Published 23/05/2015

This week the hand of friendship between Prince Charles and Sinn Fein president Gerry Adams meant so much more than a cursory handshake which is customary when two people meet
This week the hand of friendship between Prince Charles and Sinn Fein president Gerry Adams meant so much more than a cursory handshake which is customary when two people meet

To most of us, it's an almost subconscious gesture, an outreaching to another human being, but this week the hand of friendship between Prince Charles and Sinn Fein president Gerry Adams meant so much more than a cursory handshake which is customary when two people meet.

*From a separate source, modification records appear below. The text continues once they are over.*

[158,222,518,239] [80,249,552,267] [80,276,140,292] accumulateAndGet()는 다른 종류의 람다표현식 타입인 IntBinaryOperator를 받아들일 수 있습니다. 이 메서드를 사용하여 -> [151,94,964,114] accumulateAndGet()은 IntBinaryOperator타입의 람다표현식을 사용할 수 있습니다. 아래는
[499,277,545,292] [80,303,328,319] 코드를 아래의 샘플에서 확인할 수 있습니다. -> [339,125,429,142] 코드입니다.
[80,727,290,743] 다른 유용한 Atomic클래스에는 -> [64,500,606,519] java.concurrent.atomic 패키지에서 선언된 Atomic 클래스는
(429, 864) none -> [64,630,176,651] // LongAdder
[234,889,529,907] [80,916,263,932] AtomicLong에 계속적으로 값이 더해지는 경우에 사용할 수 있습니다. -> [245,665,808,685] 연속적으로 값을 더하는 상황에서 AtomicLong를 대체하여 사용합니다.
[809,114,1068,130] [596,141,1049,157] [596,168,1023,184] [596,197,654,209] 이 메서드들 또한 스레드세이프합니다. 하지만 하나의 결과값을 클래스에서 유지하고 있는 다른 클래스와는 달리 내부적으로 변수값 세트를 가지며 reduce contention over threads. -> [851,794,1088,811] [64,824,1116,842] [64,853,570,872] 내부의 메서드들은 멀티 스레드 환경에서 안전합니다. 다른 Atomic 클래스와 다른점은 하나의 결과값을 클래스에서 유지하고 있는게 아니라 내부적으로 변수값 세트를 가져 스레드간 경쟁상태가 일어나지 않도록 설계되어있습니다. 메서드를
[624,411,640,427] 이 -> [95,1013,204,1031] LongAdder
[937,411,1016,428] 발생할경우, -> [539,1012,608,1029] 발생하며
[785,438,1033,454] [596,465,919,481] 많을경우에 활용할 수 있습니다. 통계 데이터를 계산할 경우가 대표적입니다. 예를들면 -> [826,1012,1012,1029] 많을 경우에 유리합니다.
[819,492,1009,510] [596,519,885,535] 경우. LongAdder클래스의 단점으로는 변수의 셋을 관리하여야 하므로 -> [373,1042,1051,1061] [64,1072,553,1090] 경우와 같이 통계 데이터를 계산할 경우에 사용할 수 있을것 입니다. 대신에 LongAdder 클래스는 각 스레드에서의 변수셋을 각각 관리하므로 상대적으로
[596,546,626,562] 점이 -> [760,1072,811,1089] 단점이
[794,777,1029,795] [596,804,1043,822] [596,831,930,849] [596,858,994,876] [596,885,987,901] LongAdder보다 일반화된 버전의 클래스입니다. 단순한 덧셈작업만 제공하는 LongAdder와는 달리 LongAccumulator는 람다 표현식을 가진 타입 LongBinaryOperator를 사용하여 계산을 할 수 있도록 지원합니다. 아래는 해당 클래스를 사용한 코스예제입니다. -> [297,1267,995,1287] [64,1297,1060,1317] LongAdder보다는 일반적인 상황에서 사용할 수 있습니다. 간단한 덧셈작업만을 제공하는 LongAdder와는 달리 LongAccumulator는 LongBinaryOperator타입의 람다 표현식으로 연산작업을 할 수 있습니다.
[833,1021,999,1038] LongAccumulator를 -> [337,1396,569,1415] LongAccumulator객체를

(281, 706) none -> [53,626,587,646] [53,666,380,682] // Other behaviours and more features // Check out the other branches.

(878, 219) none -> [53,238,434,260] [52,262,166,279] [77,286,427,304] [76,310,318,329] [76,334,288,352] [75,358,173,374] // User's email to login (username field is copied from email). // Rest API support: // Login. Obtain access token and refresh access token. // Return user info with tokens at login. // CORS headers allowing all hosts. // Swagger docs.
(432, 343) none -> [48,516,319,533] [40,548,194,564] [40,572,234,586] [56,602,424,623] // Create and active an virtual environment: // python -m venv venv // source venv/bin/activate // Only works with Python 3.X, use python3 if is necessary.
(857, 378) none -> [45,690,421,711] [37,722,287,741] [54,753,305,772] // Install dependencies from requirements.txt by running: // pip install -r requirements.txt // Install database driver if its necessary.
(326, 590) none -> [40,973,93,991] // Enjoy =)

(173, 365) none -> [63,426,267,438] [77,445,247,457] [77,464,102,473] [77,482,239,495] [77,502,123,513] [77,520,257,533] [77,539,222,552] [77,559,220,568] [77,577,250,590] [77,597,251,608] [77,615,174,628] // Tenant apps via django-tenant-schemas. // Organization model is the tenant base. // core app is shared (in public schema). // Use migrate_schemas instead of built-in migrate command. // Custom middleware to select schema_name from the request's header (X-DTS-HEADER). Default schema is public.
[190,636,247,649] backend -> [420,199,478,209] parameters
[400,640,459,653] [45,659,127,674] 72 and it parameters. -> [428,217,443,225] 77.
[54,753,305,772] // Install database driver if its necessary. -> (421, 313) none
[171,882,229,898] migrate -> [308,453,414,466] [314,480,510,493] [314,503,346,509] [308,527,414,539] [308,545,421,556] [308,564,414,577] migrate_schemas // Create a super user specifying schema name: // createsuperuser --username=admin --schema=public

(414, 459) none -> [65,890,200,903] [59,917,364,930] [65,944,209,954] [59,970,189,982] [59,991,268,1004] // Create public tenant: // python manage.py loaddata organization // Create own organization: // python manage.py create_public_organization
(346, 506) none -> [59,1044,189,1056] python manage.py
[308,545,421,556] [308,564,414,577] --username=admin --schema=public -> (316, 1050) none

The first day of the historic Royal visit was marked by the heir to the throne meeting the Sinn Fein leader - Prince Charles with tea-cup in hand and gaze fixed pointedly on a smiling Adams brought an important image of humanity to Anglo-Irish relations in one simple move.

The visit to Ireland, which Prince Charles admitted he had been thinking about "all his life", was laden with poignancy and sadness.

On the second day, the prince cut a lonely figure on a Sligo beach, looking out to sea where his much-loved uncle, Lord Mountbatten, and three other people were killed in an IRA bomb 36 years ago.

Since the signing of the Good Friday Agreement in 1998, people in Northern Ireland have become accustomed to such symbolic moments, but this tour north and south of the border was significant because a member of the Royal family was the person who had been affected by the Troubles, rather than the people he encounters on his round of Royal outings.

This was the first time Prince Charles has been to Ireland with Camilla and the pair largely got a warm welcome wherever they went during the four-day stay.

Handshakes aside, other highlights of this Royal visit included a religious ceremony at St Patrick's church in Belfast, a place of flashpoint during the marching season, and the amount of goodwill generally on show to Charles and Camilla in Northern Ireland and the Republic.

Most commentators agreed the visit was a huge success, helping to pave the way to increased tolerance and better community relations for all.